The author presents a comprehensive study of the legal frameworks in four jurisdictions: the States of Oregon and Colorado in the western United States; the province of Alberta in Canada; and the Murray-Darling Basin in Australia/Basin State of New South Wales. A close comparative analysis of these four jurisdictions reveals a variety of distinctive regulatory arrangements and collaborations between public and private actors. In all cases, the law has been deployed to steer and coordinate these water governance activities.

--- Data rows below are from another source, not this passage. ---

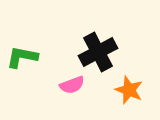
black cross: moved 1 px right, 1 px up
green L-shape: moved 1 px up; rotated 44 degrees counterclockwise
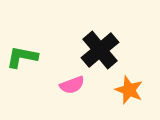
black cross: moved 2 px right, 2 px up; rotated 12 degrees counterclockwise
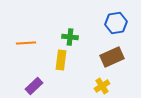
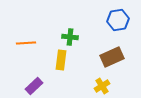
blue hexagon: moved 2 px right, 3 px up
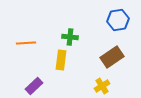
brown rectangle: rotated 10 degrees counterclockwise
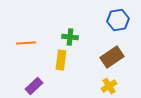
yellow cross: moved 7 px right
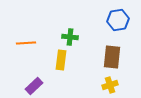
brown rectangle: rotated 50 degrees counterclockwise
yellow cross: moved 1 px right, 1 px up; rotated 14 degrees clockwise
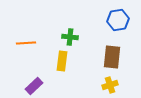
yellow rectangle: moved 1 px right, 1 px down
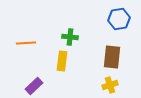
blue hexagon: moved 1 px right, 1 px up
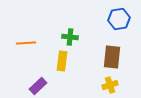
purple rectangle: moved 4 px right
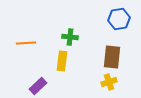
yellow cross: moved 1 px left, 3 px up
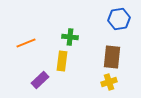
orange line: rotated 18 degrees counterclockwise
purple rectangle: moved 2 px right, 6 px up
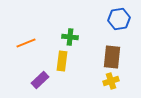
yellow cross: moved 2 px right, 1 px up
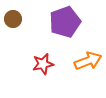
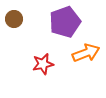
brown circle: moved 1 px right
orange arrow: moved 2 px left, 8 px up
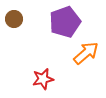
orange arrow: rotated 20 degrees counterclockwise
red star: moved 15 px down
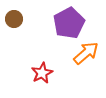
purple pentagon: moved 4 px right, 1 px down; rotated 8 degrees counterclockwise
red star: moved 1 px left, 6 px up; rotated 15 degrees counterclockwise
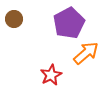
red star: moved 9 px right, 2 px down
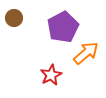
brown circle: moved 1 px up
purple pentagon: moved 6 px left, 4 px down
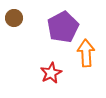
orange arrow: rotated 52 degrees counterclockwise
red star: moved 2 px up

The book argues that each regime is based on a particular regulatory strategy, with different conceptions of the appropriate roles for, and relationships between, various actors and institutions. Legal frameworks do not have the capacity to rationalise and provide an overarching and absolute solution to the complex environmental and governance issues that arise in the context of environmental water transactions. Rather, the role of law in this context needs to be reconceptualised within the paradigm of regulatory capitalism as establishing and maintaining the limits within which regulatory participants can operate, innovate and collaborate.